American physician and writer (born 1947)

Mark Vonnegut (born May 11, 1947) is an American pediatrician and author. He is the son of writer Kurt Vonnegut. He is the brother of Edith Vonnegut and Nanette Vonnegut. He described himself in the preface to his 1975 book as "a hippie, son of a counterculture hero, BA in religion, (with a) genetic disposition to schizophrenia."

== Education ==
Mark Vonnegut (whom his parents named after Mark Twain) graduated from Swarthmore College in 1969. He briefly worked at Duthie Books and was also briefly chief of a 20-man detachment of special state police that provided the security for Boston State Hospital. During the Vietnam War, he filed an application with the draft board to be considered a conscientious objector, which was denied. After taking the psychological examination, he was given a psychiatric 4-F classification and avoided conscription into the U.S. military.

During his undergraduate years, he set out to become a Unitarian minister. He eventually abandoned that goal.

== Writing ==
He is the author of The Eden Express (1975), which describes his trip to British Columbia to set up a commune with his friends and his personal experiences with schizophrenia, which at that time he attributed to stress, diet and, in part, drug use. During this period, he lived mainly at the commune at Powell Lake, located 18 kilometres by boat from the nearest road or electricity. The book is widely cited as useful for those coping with schizophrenia.

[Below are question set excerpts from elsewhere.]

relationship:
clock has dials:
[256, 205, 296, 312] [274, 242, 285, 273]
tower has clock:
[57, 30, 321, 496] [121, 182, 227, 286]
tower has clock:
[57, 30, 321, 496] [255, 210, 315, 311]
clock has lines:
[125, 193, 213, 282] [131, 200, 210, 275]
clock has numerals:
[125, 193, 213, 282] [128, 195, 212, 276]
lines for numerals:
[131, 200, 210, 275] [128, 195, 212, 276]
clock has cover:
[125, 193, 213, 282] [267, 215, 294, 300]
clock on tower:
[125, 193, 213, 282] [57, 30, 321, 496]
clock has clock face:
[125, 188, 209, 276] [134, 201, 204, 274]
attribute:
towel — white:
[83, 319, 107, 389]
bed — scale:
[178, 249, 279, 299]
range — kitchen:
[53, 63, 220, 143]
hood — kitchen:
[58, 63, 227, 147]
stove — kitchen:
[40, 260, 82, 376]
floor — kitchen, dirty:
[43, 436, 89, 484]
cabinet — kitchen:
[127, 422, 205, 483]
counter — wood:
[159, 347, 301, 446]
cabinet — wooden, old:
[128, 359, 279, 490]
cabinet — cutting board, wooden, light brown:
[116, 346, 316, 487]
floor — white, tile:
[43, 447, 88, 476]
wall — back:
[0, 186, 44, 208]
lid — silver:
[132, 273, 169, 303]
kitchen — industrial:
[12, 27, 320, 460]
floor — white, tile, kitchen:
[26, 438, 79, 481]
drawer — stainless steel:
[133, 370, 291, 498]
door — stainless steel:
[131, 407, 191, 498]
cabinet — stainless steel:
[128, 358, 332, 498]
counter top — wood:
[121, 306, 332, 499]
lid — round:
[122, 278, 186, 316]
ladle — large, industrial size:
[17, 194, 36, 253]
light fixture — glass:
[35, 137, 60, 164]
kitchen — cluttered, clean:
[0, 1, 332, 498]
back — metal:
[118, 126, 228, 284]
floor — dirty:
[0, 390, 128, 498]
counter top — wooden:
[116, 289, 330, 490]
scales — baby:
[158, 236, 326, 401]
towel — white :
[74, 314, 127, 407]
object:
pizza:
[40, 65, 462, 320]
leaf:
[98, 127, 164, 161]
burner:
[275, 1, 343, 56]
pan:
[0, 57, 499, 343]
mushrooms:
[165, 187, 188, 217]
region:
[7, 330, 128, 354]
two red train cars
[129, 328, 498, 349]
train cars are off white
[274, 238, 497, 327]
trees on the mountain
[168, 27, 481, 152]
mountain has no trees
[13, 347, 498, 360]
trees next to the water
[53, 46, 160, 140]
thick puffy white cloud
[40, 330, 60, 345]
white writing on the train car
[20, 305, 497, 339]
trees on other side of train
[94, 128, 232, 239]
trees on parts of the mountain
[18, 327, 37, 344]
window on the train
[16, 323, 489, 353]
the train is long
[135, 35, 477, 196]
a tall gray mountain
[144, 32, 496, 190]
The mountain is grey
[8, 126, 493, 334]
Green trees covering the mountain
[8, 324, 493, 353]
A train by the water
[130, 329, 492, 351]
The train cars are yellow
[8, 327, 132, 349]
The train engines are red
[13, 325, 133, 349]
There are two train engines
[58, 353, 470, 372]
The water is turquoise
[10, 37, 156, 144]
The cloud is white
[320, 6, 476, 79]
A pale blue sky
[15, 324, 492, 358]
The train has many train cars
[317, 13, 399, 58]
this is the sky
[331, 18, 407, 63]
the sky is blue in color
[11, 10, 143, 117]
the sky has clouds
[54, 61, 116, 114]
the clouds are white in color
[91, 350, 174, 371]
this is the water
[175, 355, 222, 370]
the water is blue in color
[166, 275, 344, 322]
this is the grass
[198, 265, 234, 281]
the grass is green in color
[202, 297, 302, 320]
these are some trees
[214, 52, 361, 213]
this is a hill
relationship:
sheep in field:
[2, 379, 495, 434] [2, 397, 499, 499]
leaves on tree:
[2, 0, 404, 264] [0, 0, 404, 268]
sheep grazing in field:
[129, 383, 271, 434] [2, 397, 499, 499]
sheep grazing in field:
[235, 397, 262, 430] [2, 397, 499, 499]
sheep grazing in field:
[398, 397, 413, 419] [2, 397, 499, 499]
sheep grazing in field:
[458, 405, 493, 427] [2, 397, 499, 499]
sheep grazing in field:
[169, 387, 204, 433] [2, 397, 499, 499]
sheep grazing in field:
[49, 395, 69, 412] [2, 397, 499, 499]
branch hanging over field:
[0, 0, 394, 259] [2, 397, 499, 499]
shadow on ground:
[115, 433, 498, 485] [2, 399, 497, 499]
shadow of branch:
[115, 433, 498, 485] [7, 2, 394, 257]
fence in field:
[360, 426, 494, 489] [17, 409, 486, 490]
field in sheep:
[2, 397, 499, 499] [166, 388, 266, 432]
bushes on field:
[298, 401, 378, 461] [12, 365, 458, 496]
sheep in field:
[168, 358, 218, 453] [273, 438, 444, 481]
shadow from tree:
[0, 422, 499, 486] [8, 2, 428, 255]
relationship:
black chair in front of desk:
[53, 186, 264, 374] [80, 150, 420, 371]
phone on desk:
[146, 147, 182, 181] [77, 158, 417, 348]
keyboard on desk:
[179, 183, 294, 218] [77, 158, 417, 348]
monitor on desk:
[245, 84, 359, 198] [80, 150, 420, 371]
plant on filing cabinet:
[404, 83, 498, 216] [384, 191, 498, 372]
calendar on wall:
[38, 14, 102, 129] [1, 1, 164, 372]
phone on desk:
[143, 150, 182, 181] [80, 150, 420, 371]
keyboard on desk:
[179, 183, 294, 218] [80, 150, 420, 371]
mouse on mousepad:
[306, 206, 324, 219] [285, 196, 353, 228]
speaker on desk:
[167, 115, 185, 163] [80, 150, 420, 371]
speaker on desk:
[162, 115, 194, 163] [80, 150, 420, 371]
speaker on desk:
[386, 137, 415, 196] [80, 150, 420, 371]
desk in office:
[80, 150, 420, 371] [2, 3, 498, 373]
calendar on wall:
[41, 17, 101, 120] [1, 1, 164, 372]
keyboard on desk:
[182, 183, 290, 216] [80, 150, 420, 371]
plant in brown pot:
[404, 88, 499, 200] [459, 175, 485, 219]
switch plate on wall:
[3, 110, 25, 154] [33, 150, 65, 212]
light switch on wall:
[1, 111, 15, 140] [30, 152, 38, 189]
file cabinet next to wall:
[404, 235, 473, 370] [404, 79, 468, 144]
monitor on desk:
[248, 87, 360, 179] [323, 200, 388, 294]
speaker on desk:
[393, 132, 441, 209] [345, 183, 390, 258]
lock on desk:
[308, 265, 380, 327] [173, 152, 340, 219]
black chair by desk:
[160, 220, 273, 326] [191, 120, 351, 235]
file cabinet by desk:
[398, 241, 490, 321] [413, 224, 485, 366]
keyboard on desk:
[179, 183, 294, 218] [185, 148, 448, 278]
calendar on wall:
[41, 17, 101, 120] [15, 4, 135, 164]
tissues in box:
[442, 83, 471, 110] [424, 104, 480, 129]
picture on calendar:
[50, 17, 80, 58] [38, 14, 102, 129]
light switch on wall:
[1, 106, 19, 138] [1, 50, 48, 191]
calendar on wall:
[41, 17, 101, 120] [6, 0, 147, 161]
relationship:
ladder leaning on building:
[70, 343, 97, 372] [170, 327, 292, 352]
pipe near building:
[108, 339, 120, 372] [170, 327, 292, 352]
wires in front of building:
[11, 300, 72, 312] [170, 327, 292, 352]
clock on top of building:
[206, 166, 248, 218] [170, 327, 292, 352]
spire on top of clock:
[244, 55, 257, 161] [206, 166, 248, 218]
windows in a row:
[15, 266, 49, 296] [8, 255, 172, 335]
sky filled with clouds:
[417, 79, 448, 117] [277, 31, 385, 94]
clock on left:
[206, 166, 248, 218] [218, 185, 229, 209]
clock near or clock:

On February 14, 1971, he was diagnosed with severe schizophrenia and committed to Hollywood Hospital in Vancouver. Standard psychotherapy did not help him, and most of his doctors said his case was hopeless.

Vonnegut first attributed his recovery to orthomolecular megavitamin therapy and then wrote The Eden Express. In this book, he states that "approximately a third - improve without any treatment. Whatever shrink happens to be standing around when such remissions occur is usually willing to assume credit".

Vonnegut published an article in The New England Journal of Medicine, December 27, 2007, and has published several short pieces on pediatrics and other topics in The Boston Globe and The Patriot Ledger. He has served on the National Institute for Health Consensus Conference on ADHD since November 1999.

Vonnegut published his second book, Just Like Someone Without Mental Illness Only More So, in 2010. Like The Eden Express, it is autobiographical. His third book, The Heart of Caring: A Life in Pediatrics, was published in 2022.

== Medical career ==
After the publication of his first book, Vonnegut studied medicine at Harvard Medical School and later came to the conclusion that he actually had bipolar disorder. Vonnegut graduated from Harvard Medical School in 1979. After graduation, Vonnegut completed a pediatric Internship and Residency at Massachusetts General Hospital.

He has practiced pediatrics for over 40 years, opening his own practice, M.V. Pediatrics, in 2001. He was formerly a pediatrician in Quincy, Massachusetts, until his retirement in mid-2023.

== Personal life ==
Vonnegut has been married twice and has three children. He first married in 1975 and had two sons - that marriage ended in divorce. In 1999, he married Barbara Sibert. Together, they have one son.